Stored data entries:
● ● ● ●

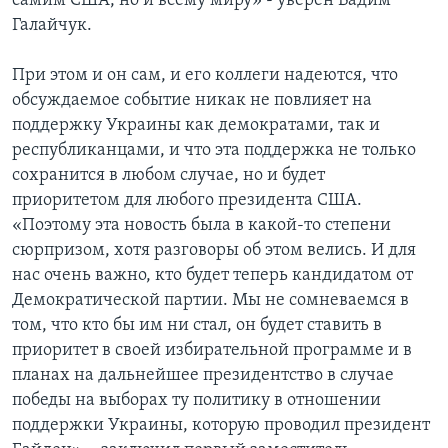
самим США, но и всему миру» - уверен Вадим
Галайчук.
При этом и он сам, и его коллеги надеются, что
обсуждаемое событие никак не повлияет на
поддержку Украины как демократами, так и
республиканцами, и что эта поддержка не только
сохранится в любом случае, но и будет
приоритетом для любого президента США.
«Поэтому эта новость была в какой-то степени
сюрпризом, хотя разговоры об этом велись. И для
нас очень важно, кто будет теперь кандидатом от
Демократической партии. Мы не сомневаемся в
том, что кто бы им ни стал, он будет ставить в
приоритет в своей избирательной программе и в
планах на дальнейшее президентство в случае
победы на выборах ту политику в отношении
поддержки Украины, которую проводил президент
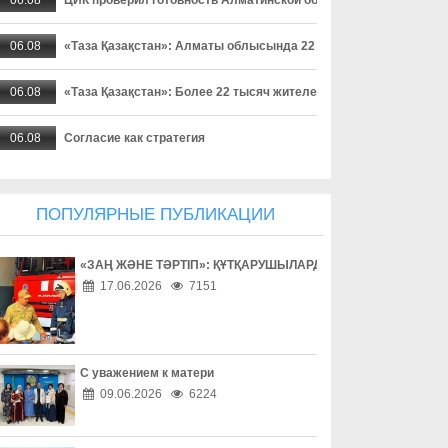
06.08
«Таза Қазақстан»: Алматы облысында 22 мыңнан астам тұрғ
06.08
«Таза Қазақстан»: Более 22 тысяч жителей Алматинской област
06.08
Согласие как стратегия
06.08
Поход без происшествий
ПОПУЛЯРНЫЕ ПУБЛИКАЦИИ
06.08
Работа без унижений
«ЗАҢ ЖӘНЕ ТӘРТІП»: ҚҰТҚАРУШЫЛАРДЫҢ ЕҢБЕГІМЕН ТАН
06.08
Безопасность начинается с ответственности
17.06.2026
7151
06.08
Бытовое насилие - не семейное дело
06.08
Инвестиции в здоровье
С уважением к матери
09.06.2026
6224
06.08
Борьба с наркоманией выходит на новый уровень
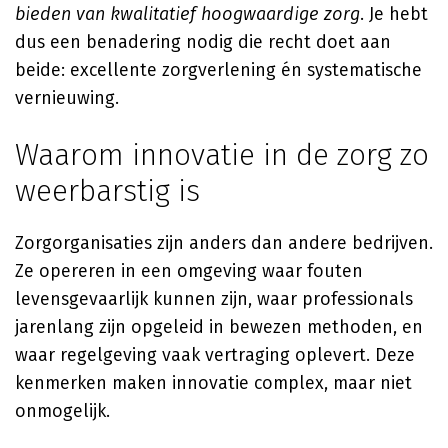
bieden van kwalitatief hoogwaardige zorg
. Je hebt
dus een benadering nodig die recht doet aan
beide: excellente zorgverlening én systematische
vernieuwing.
Waarom innovatie in de zorg zo
weerbarstig is
Zorgorganisaties zijn anders dan andere bedrijven.
Ze opereren in een omgeving waar fouten
levensgevaarlijk kunnen zijn, waar professionals
jarenlang zijn opgeleid in bewezen methoden, en
waar regelgeving vaak vertraging oplevert. Deze
kenmerken maken innovatie complex, maar niet
onmogelijk.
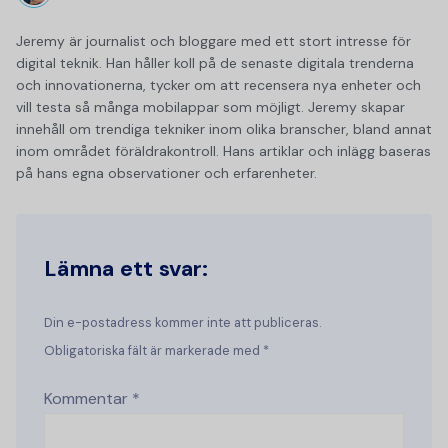
Jeremy är journalist och bloggare med ett stort intresse för
digital teknik. Han håller koll på de senaste digitala trenderna
och innovationerna, tycker om att recensera nya enheter och
vill testa så många mobilappar som möjligt. Jeremy skapar
innehåll om trendiga tekniker inom olika branscher, bland annat
inom området föräldrakontroll. Hans artiklar och inlägg baseras
på hans egna observationer och erfarenheter.
Lämna ett svar:
Din e-postadress kommer inte att publiceras.
Obligatoriska fält är markerade med *
Kommentar
*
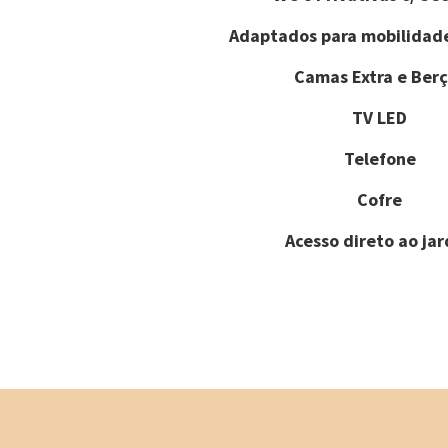
Adaptados para mobilidad
Camas Extra e Berç
TV LED
Telefone
Cofre
Acesso direto ao ja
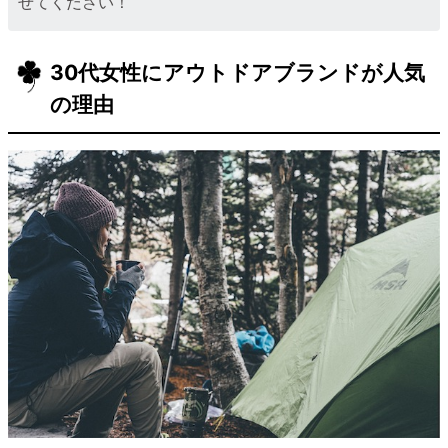
せてください！
30代女性にアウトドアブランドが人気
の理由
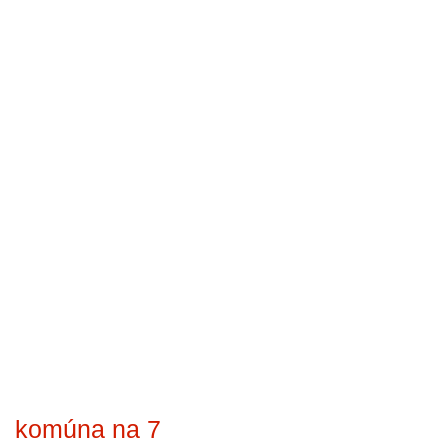
komúna na 7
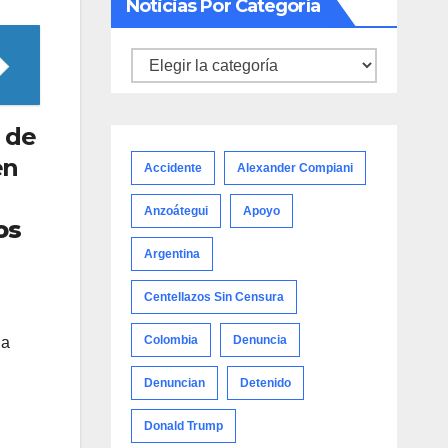
Noticias Por Categoría
Noticias
por
categoría
o de
en
Accidente
Alexander Compiani
Anzoátegui
Apoyo
os
Argentina
Centellazos Sin Censura
Colombia
Denuncia
la
Denuncian
Detenido
Donald Trump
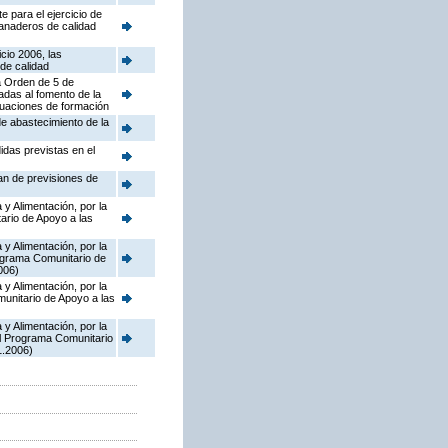
 para el ejercicio de
ganaderos de calidad
cio 2006, las
de calidad
la Orden de 5 de
adas al fomento de la
tuaciones de formación
de abastecimiento de la
idas previstas en el
lan de previsiones de
y Alimentación, por la
ario de Apoyo a las
y Alimentación, por la
ograma Comunitario de
006)
y Alimentación, por la
munitario de Apoyo a las
y Alimentación, por la
el Programa Comunitario
1.2006)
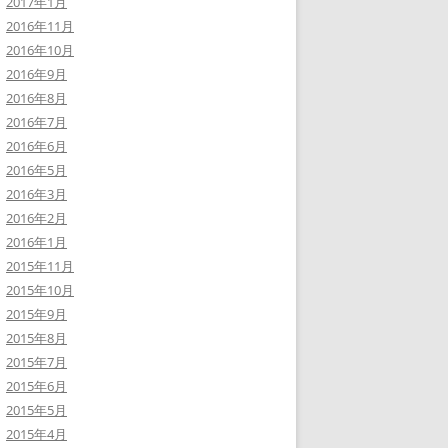
2017年1月
2016年11月
2016年10月
2016年9月
2016年8月
2016年7月
2016年6月
2016年5月
2016年3月
2016年2月
2016年1月
2015年11月
2015年10月
2015年9月
2015年8月
2015年7月
2015年6月
2015年5月
2015年4月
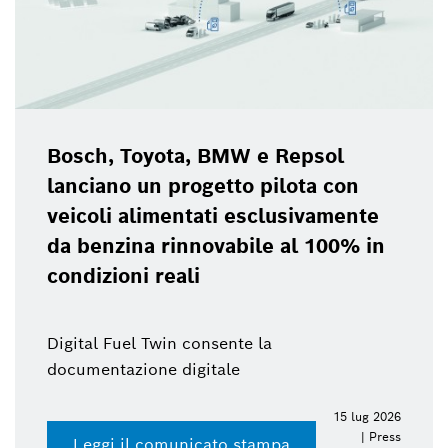
Bosch, Toyota, BMW e Repsol
lanciano un progetto pilota con
veicoli alimentati esclusivamente
da benzina rinnovabile al 100% in
condizioni reali
Digital Fuel Twin consente la
documentazione digitale
15 lug 2026
| Press
Leggi il comunicato stampa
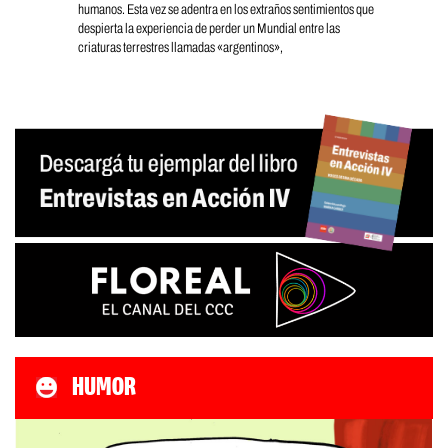
humanos. Esta vez se adentra en los extraños sentimientos que
despierta la experiencia de perder un Mundial entre las
criaturas terrestres llamadas «argentinos»,
HUMOR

● ● ● ●

| Job item |
Copy the lines word for word, from the line with "para el ejercicio de" to the line with "munitario de Apoyo a las", both of those lines included.

| Expected answer |
 para el ejercicio de
ganaderos de calidad
cio 2006, las
de calidad
la Orden de 5 de
adas al fomento de la
tuaciones de formación
de abastecimiento de la
idas previstas en el
lan de previsiones de
y Alimentación, por la
ario de Apoyo a las
y Alimentación, por la
ograma Comunitario de
006)
y Alimentación, por la
munitario de Apoyo a las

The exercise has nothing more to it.